The movement of the social center was born a few decades ago, particularly in the 1970s when there was a housing problem in Italy and people did not even have many of the basic needs either from a home or a community. So abandoned buildings were squatted and the social centers were born. The Leoncavallo is one of the biggest – Emiliano said it could hold thousands of people – and it had been closed down by the police periodically in its history. There seems to be some sort of legal status to these social centers, however, which makes them seem a little different than the squat.

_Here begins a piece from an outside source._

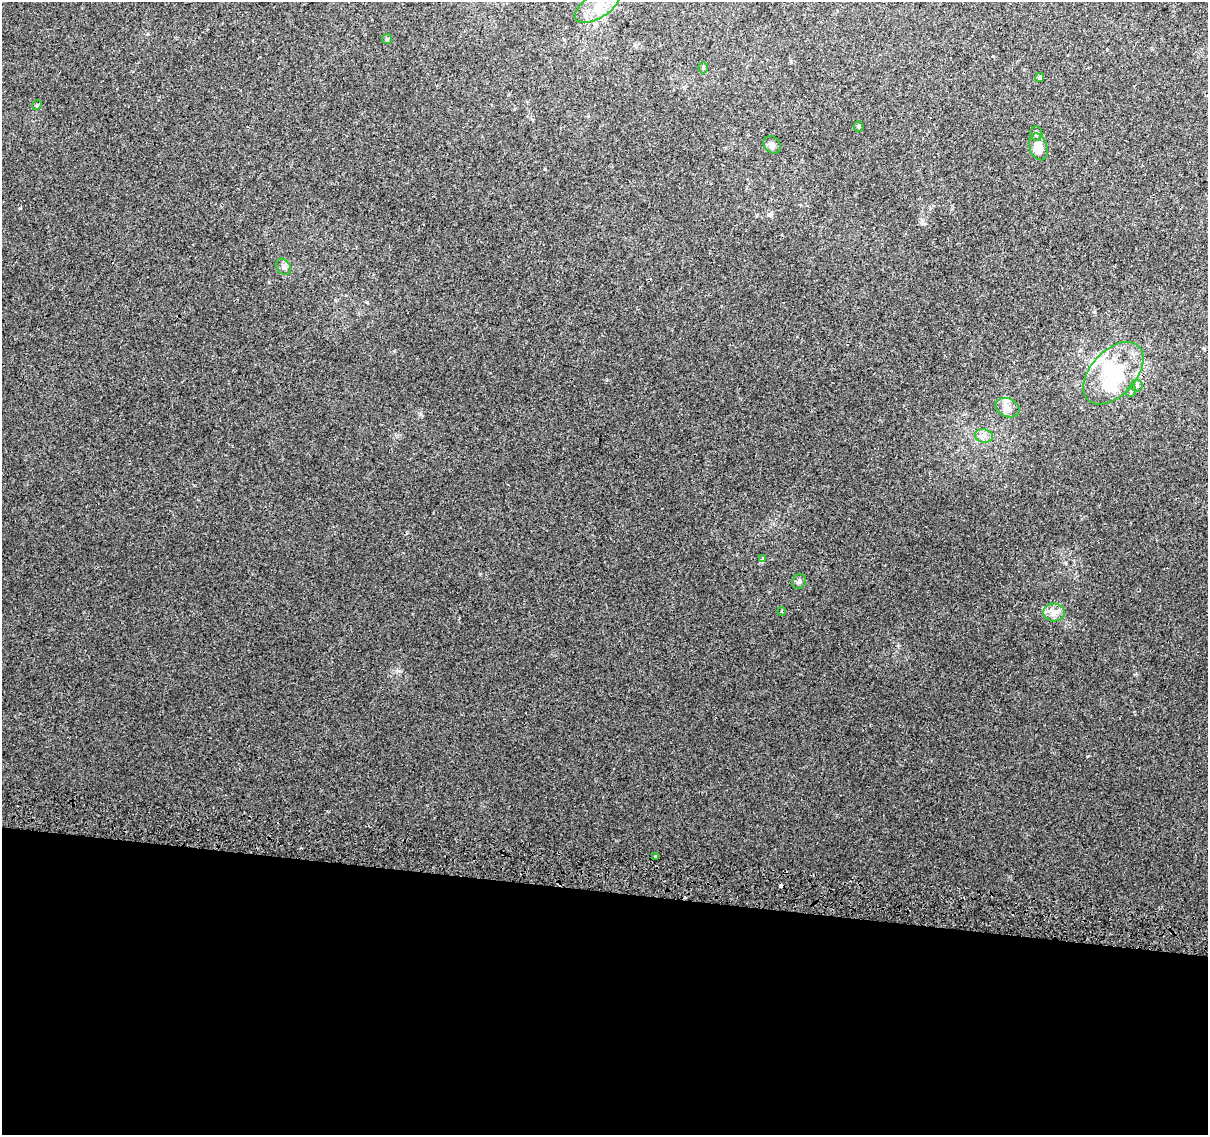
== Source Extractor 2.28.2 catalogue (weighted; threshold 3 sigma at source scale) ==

In any case, Emiliano brought a couple of his didgeridoos and there was the bass player Fabio, another guy who dropped in to play didgeridoo alone with Emiliano – we had two going with my Borderline song – and Abdul and Willy – they are of Moroccan origin – played percussion, sang and played guitar. It was pretty wild playing Borderline in this situation, but we did some plain old jamming of the never-ending-song kind as well. Later, I interviewed Emiliano in a different room at the Leoncavallo for my film about open mics and jams around the world.

The total of my four night trip to Milan and Monza, therefore, came to two jam sessions in Milan, one at a bar and one at the social center, and playing in a restaurant in Monza with a band. Far, far more than I ever expected, and I revise my previous idea of Milan as being a city without live music jams and open mics!